Elastic Beanstalk disable health state change based on 4xx responses

Martin Hansen picture Martin Hansen · Apr 4, 2016 · Viewed 13.4k times · Source

I have a rest api running on Elastic Beanstalk, which works great. Everything application-wise is running good, and working as expected.

The application is a rest api, used to lookup different users.

example url: http://service.com/user?uid=xxxx&anotherid=xxxx

If a user with either id's is found, the api responds with 200 OK, if not, responds with 404 Not Found as per. HTTP/1.1 status code defenitions.

It is not uncommon for our api to answer 404 Not Found on a lot of requests, and the elastic beanstalk transfers our environment from OK into Warning or even into Degraded because of this. And it looks like nginx has refused connection to the application because of this degraded state. (looks like it has a threshold of 30%+ into warningand 50%+ into degraded states. This is a problem, because the application is actually working as expected, but Elastic Beanstalks default settings thinks it is a problem, when it's really not.

Does anyone know of a way to edit the threshold of the 4xx warnings and state transitions in EB, or completely disable them?

Or should i really do a symptom-treatment and stop using 404 Not Found on a call like this? (i really do not like this option)

Answer

Elad Nava picture Elad Nava · Jul 6, 2016

Update: AWS EB finally includes a built-in setting for this: https://stackoverflow.com/a/51556599/1123355

Old Solution: Upon diving into the EB instance and spending several hours looking for where EB's health check daemon actually reports the status codes back to EB for evaluation, I finally found it, and came up with a patch that can serve as a perfectly fine workaround for preventing 4xx response codes from turning the environment into a Degraded environment health state, as well as pointlessly notifying you with this e-mail:

Environment health has transitioned from Ok to Degraded. 59.2 % of the requests are erroring with HTTP 4xx.

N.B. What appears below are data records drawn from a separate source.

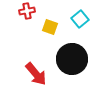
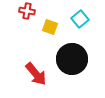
red cross: rotated 21 degrees clockwise
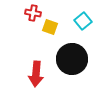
red cross: moved 6 px right, 2 px down
cyan square: moved 3 px right, 2 px down
red arrow: rotated 45 degrees clockwise
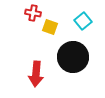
black circle: moved 1 px right, 2 px up
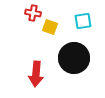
cyan square: rotated 30 degrees clockwise
black circle: moved 1 px right, 1 px down
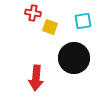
red arrow: moved 4 px down
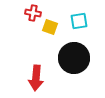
cyan square: moved 4 px left
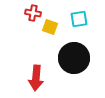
cyan square: moved 2 px up
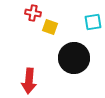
cyan square: moved 14 px right, 3 px down
red arrow: moved 7 px left, 3 px down
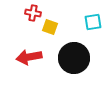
red arrow: moved 24 px up; rotated 75 degrees clockwise
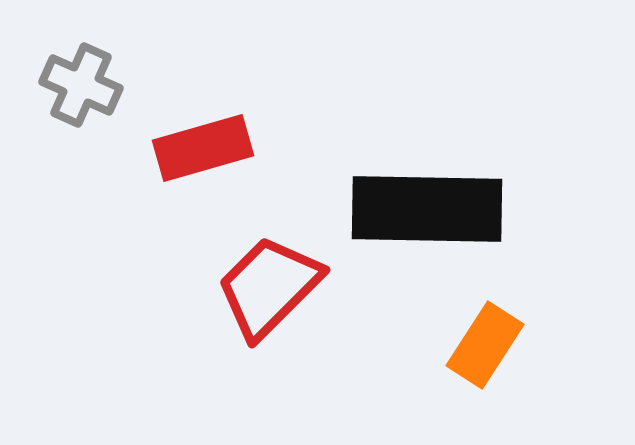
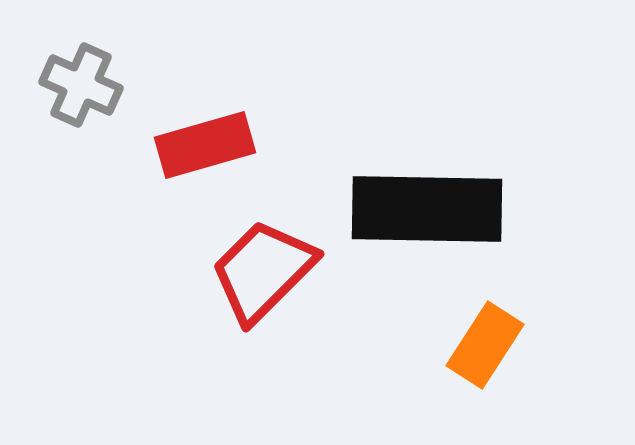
red rectangle: moved 2 px right, 3 px up
red trapezoid: moved 6 px left, 16 px up
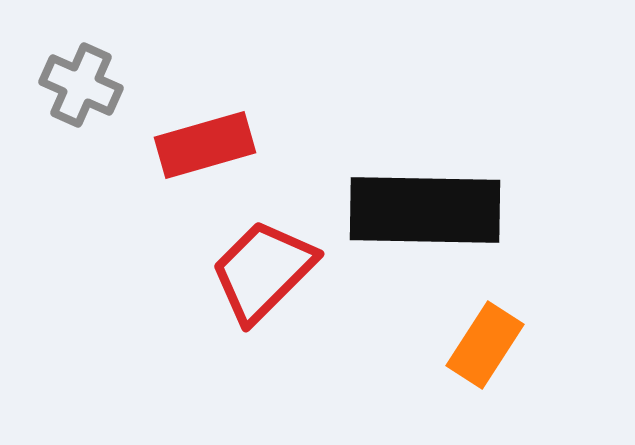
black rectangle: moved 2 px left, 1 px down
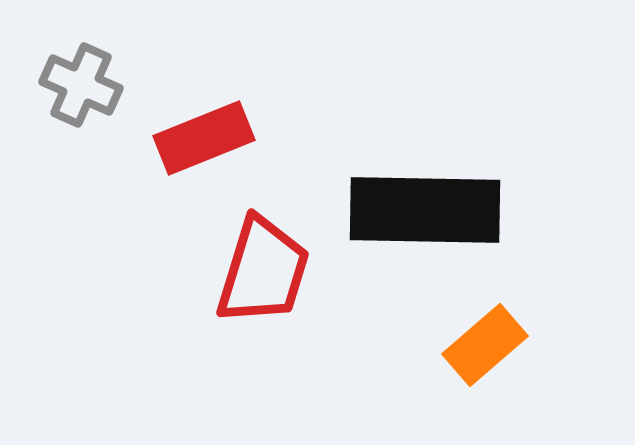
red rectangle: moved 1 px left, 7 px up; rotated 6 degrees counterclockwise
red trapezoid: rotated 152 degrees clockwise
orange rectangle: rotated 16 degrees clockwise
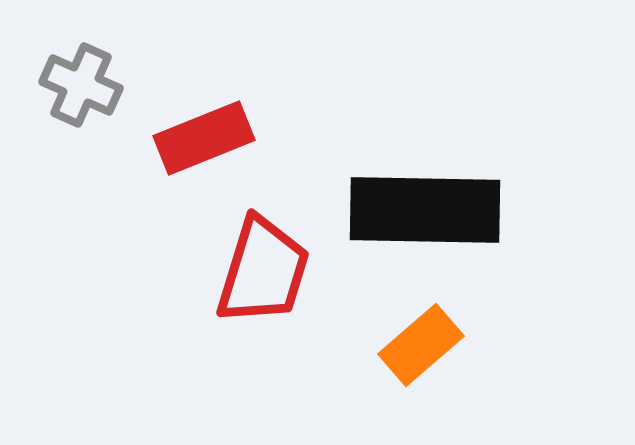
orange rectangle: moved 64 px left
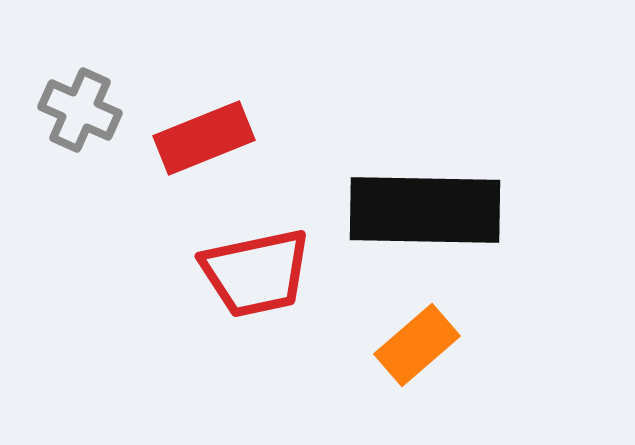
gray cross: moved 1 px left, 25 px down
red trapezoid: moved 7 px left, 2 px down; rotated 61 degrees clockwise
orange rectangle: moved 4 px left
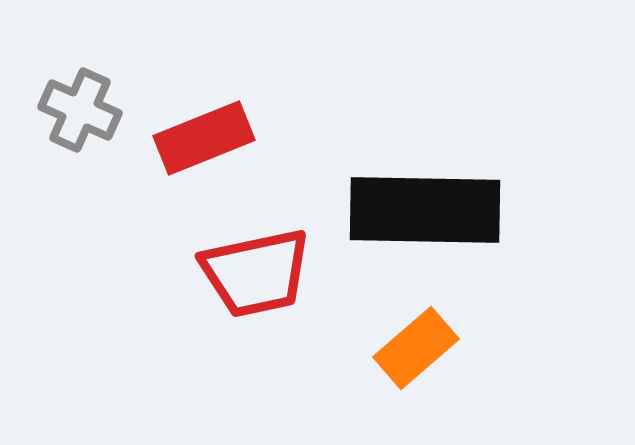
orange rectangle: moved 1 px left, 3 px down
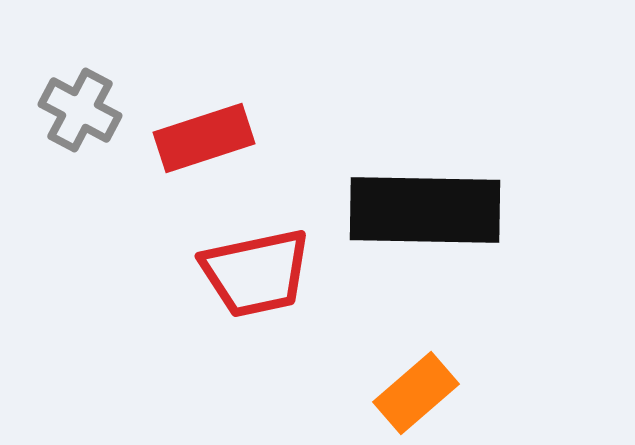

The status code reporting logic is located within healthd-appstat, a Ruby script developed by the EB team that constantly monitors /var/log/nginx/access.log and reports the status codes to EB, specifically in the following path:

/opt/elasticbeanstalk/lib/ruby/lib/ruby/gems/2.2.0/gems/healthd-appstat-1.0.1/lib/healthd-appstat/plugin.rb

The following .ebextensions file will patch this Ruby script to avoid reporting 4xx response codes back to EB. This means that EB will never degrade the environment health due to 4xx errors because it just won't know that they're occurring. This also means that the "Health" page in your EB environment will always display 0 for the 4xx response code count.

container_commands:
    01-patch-healthd:
        command: "sudo /bin/sed -i 's/\\# normalize units to seconds with millisecond resolution/if status \\&\\& status.index(\"4\") == 0 then next end/g' /opt/elasticbeanstalk/lib/ruby/lib/ruby/gems/2.2.0/gems/healthd-appstat-1.0.1/lib/healthd-appstat/plugin.rb"
    02-restart-healthd:
        command: "sudo /usr/bin/kill $(/bin/ps aux | /bin/grep -e '/bin/bash -c healthd' | /usr/bin/awk '{ print $2 }')"
        ignoreErrors: true

Yes, it's a bit ugly, but it gets the job done, at least until the EB team provide a way to ignore 4xx errors via some configuration parameter. Include it with your application when you deploy, in the following path relative to the root directory of your project:

.ebextensions/ignore_4xx.config

Good luck, and let me know if this helped!